Tuesday, March 1, 2016

Up Late With Sociopaths: Surviving Thriller Research

When I was a child, my mother worked as a librarian, and on some of those long summer days that contained neither school nor camp nor babysitters, she took me to work with her, where I was given the instruction to go forth and read. For many children, this would be punishment. For me, it was dreamy. I took books outside and sat beneath the shade of a tree, forgetting the heat of the day, the bother of the ants.

beth-hahn-author-writer the-singing-bone-book-cover

Column by Beth Hahn, author of debut novel THE SINGING BONE
(March 1, 2016, Regan Arts). Beth studied art and writing at The University
of Pennsylvania and the Pennsylvania Academy of the Fine Arts and earned
an MFA from Sarah Lawrence College. Her short stories have appeared in
Necessary Fiction, The Hawai’i Review, The South Carolina Review, and
The Emrys Journal. Beth lives in New Castle, New York, with her husband.
Follow her on Twitter and Facebook

Some of my favorite books were about monsters. The best books contained grainy black and white photos: Nessie’s serpent-shaped head peeking just above the loch, the Brown Lady of Raynham Hall hovering possessively above her staircase. I absolutely knew there were monsters in the world. I didn’t need proof.

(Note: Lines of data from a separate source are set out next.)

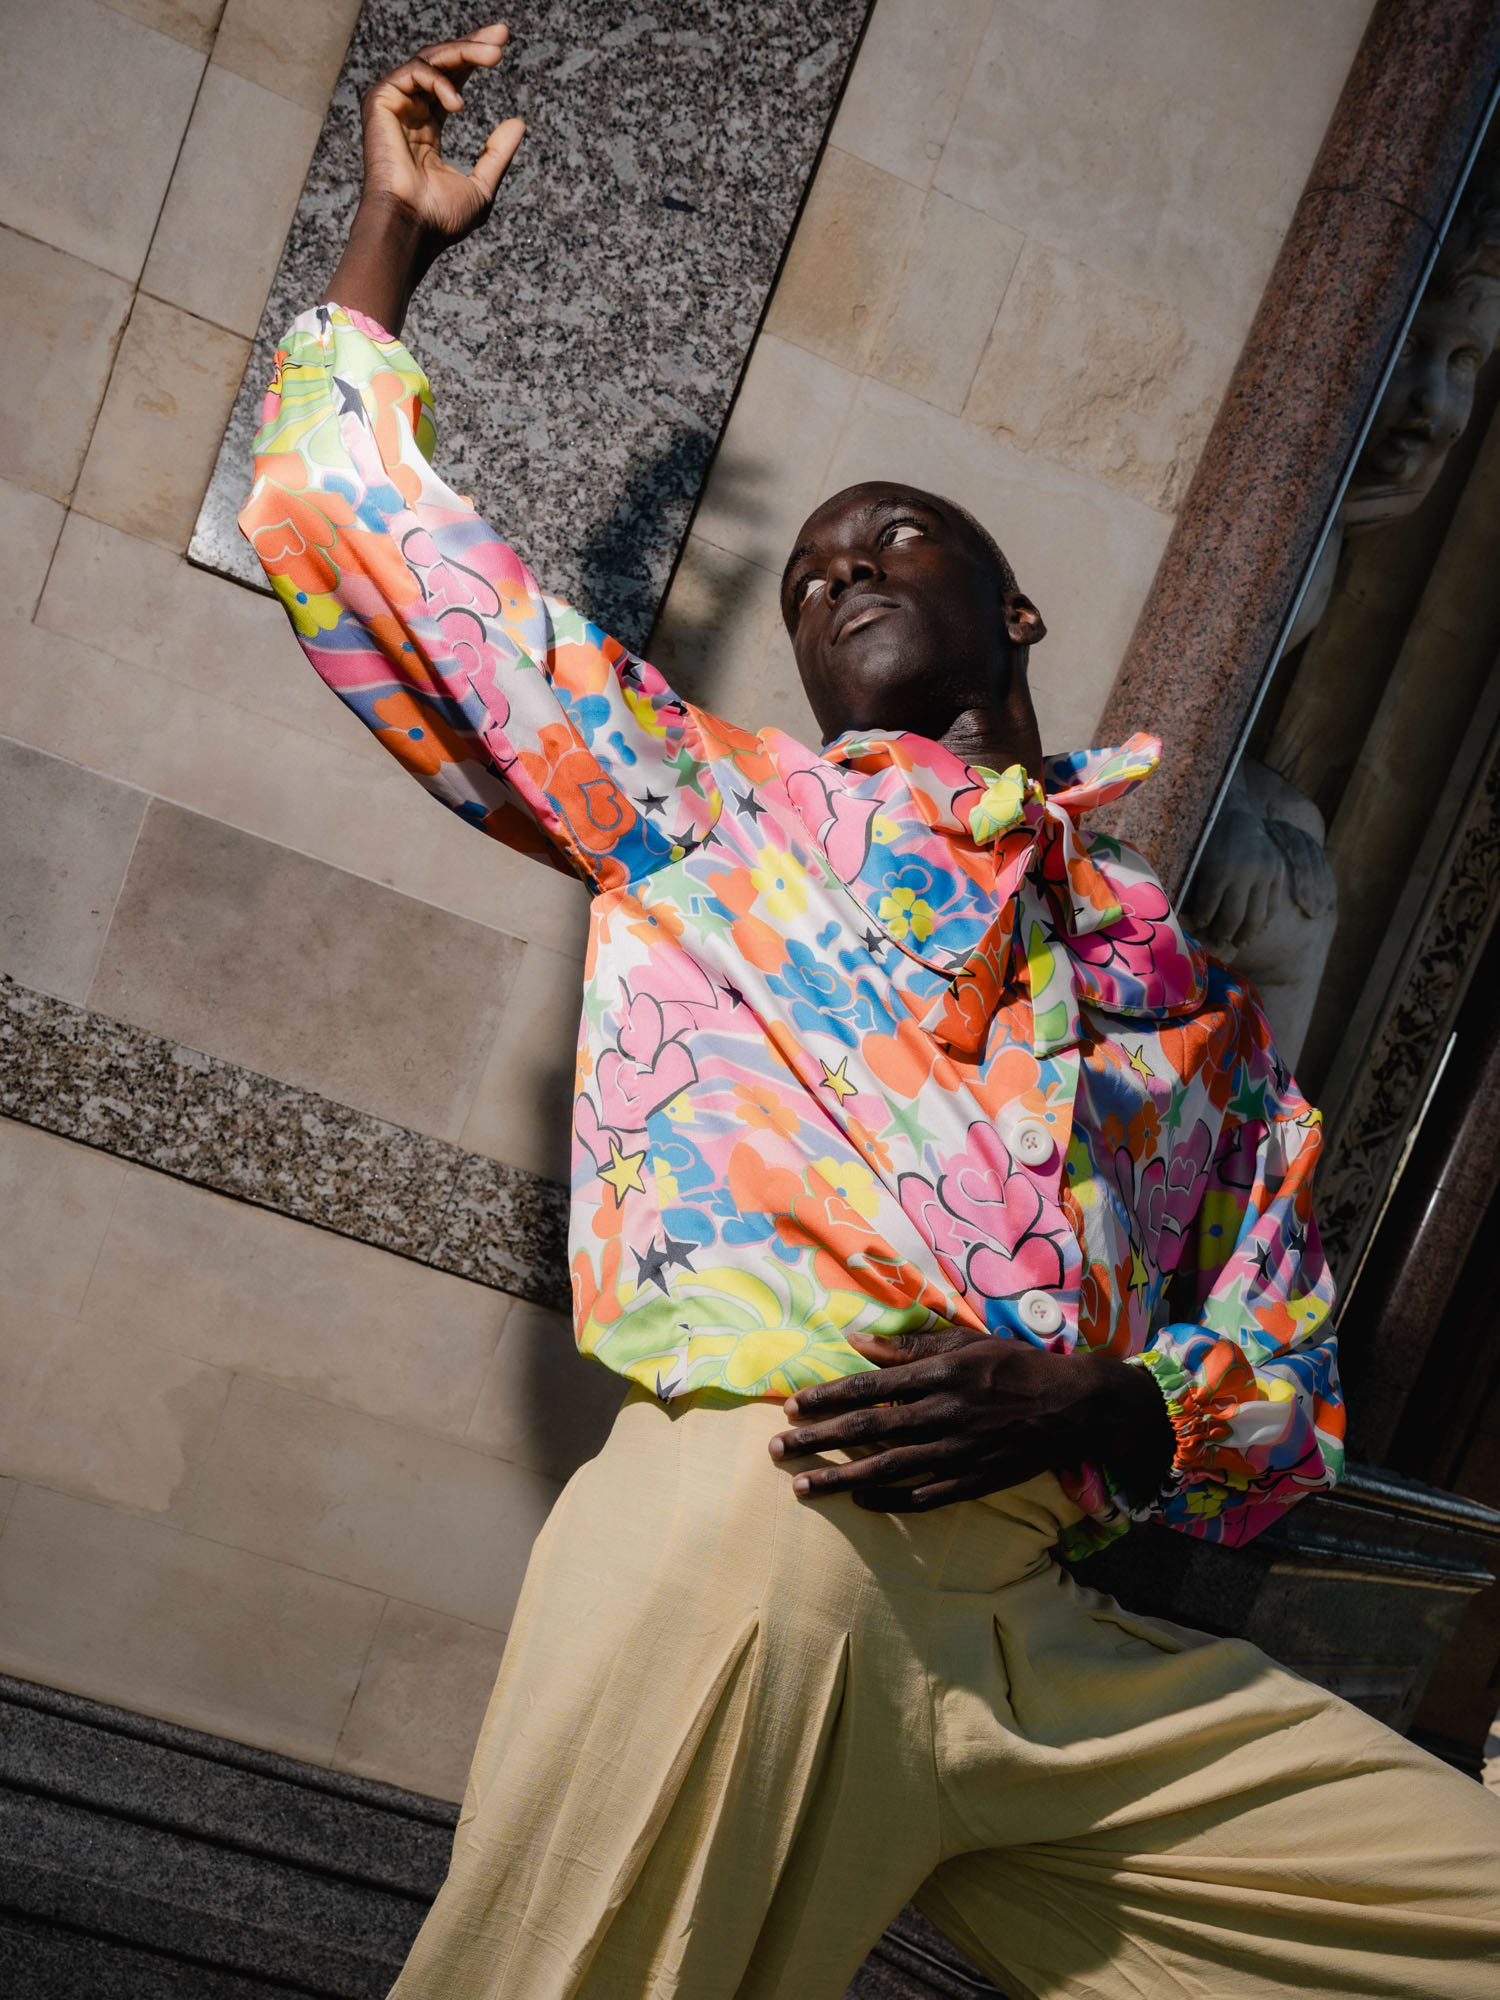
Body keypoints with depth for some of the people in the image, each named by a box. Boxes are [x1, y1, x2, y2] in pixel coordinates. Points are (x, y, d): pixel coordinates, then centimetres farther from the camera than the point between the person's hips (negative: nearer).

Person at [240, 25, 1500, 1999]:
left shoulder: (1187, 970, 22)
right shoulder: (701, 804, 19)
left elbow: (1289, 1382, 17)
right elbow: (348, 515, 21)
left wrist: (1096, 1413, -5)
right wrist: (397, 227, 31)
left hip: (1060, 1645, 3)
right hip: (759, 1534, -3)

And I was right. There are monsters—or people who are capable of extreme monstrous acts. They don’t have serpent heads and they can’t pass through walls unseen. We call them violent sociopaths, and they look exactly like the rest of us.

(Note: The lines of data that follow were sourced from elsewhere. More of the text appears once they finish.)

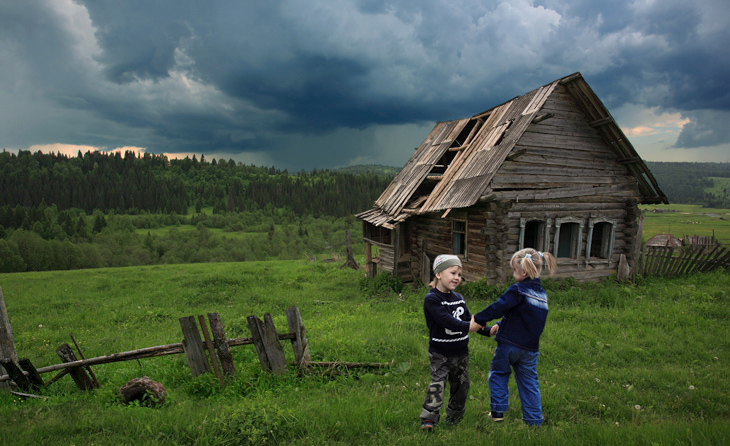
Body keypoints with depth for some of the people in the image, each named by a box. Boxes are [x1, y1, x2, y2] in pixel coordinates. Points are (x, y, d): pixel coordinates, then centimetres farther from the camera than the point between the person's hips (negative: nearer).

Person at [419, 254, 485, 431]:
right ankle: (429, 418, -3)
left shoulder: (458, 297, 8)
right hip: (440, 352, -7)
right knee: (437, 383, -11)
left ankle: (453, 417, 32)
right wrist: (468, 326, -35)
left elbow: (469, 318, 12)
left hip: (461, 351, 7)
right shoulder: (431, 299, -16)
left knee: (461, 384, 15)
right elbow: (445, 320, -27)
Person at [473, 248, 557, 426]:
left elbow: (497, 308, -18)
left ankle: (497, 411, 16)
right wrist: (501, 325, 16)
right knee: (529, 382, 16)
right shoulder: (541, 293, 8)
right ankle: (534, 420, 21)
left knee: (498, 374, 14)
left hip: (509, 343, -6)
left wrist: (478, 319, -4)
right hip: (531, 347, 6)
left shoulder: (517, 290, -18)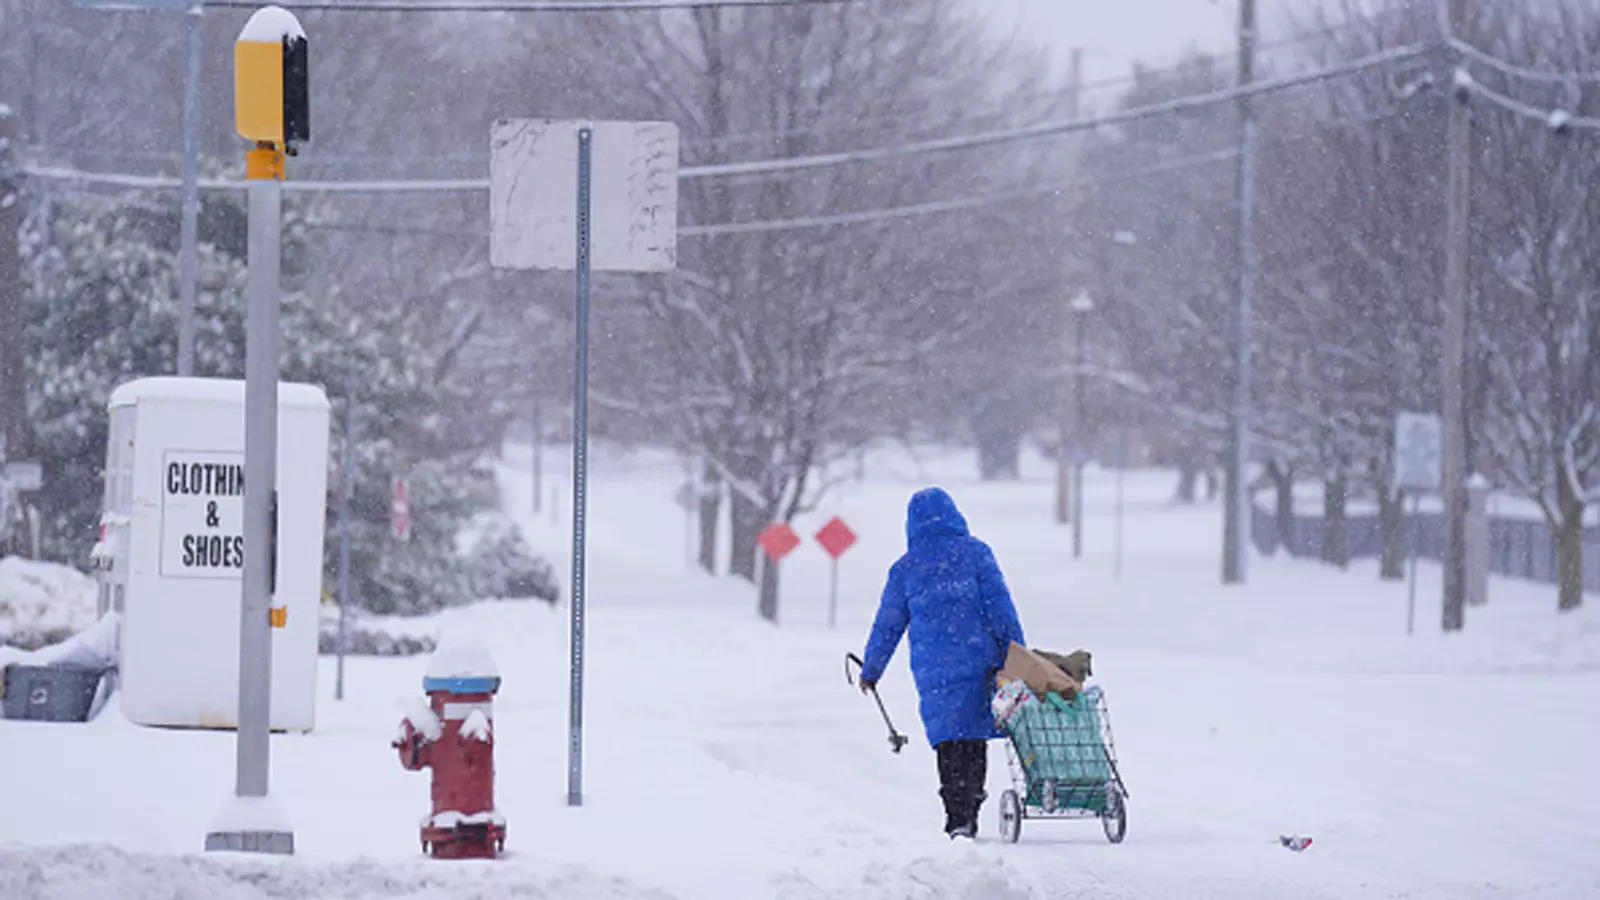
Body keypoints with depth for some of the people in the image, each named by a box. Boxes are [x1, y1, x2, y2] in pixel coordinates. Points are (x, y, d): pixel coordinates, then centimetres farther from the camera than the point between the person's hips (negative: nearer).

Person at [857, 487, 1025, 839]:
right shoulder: (975, 553, 2)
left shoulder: (905, 568, 6)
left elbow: (888, 625, 13)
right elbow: (1000, 607, -3)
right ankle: (969, 814, 6)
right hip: (980, 661, 0)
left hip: (933, 669, 0)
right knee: (974, 741, 8)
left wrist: (870, 671, 26)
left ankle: (958, 819, -7)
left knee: (949, 743, 3)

(Book Genres Explained: Insights, Tips and Definitions From Literary Agents.)

A sociopath sits at the center of my novel THE SINGING BONE, and to write him—to write Mr. Wyck—I had to do research. I read about Charles Manson, Jim Jones, and Joseph Di Mambro. I downloaded articles, watched documentaries, and talked to therapist friends. I wanted to understand not just the sociopath, but what allowed an individual to follow one into such complete darkness.

The more I researched, the more frightened I became. At night, I woke my sympathetic husband to tell him we should really consider a better alarm system. I decided to keep a hammer under the bed until then—just in case.  I checked my rearview mirror when leaving stores to make sure no one was following me. I disliked going out after dark. I regularly logged on to Websleuths to make sure there were no unusual crimes in my area.

THE SINGING BONE is a scary book. I put as much of my own fear into the novel as I could, infusing each scene with the sense of menace that had become so familiar. After I finished writing the second draft, I stopped researching, and gradually, the rhythm of the days returned. I forgot about my hammer until I needed it one day to hang a picture.

When I began my new book, I knew I was about to enter a similarly dark terrain, but that this time, I would create rules for myself. Even if I’m deep into the writing, I take time away from my work. I have lunch with a friend. I do yard work or take a walk, lingering in the beauty of the natural world. I know that I can’t look at photos of murder victims, and that watching interviews with killers leads nowhere. Nothing a proven perpetrator says can bring clarity to such an act of madness.

The monsters I loved in my childhood library books were contained, far off, and let’s face it: fake. They gave me a delightful scare, but there is no delight in reading about the violent sociopath. His victims exist and the time is the present. Many are behind bars, but some are not. They remain faceless, nameless, and uncontained. Research for thrillers is somber, macabre work that will almost certainly leave one distraught and with a precautionary hammer under her bed.

(Have questions about what genre/category you’re writing in? Here are some tips.)

If you are writing your first thriller, I have a piece of advice for you: There are days better spent without the company of monsters. In THE SINGING BONE, one of my characters says that some of us are drawn to wells. We want to peer over the edge to see the bottom, and if we can’t see the bottom from where we are, we might climb down to have a better look.

The trick, he notes, is to come back up.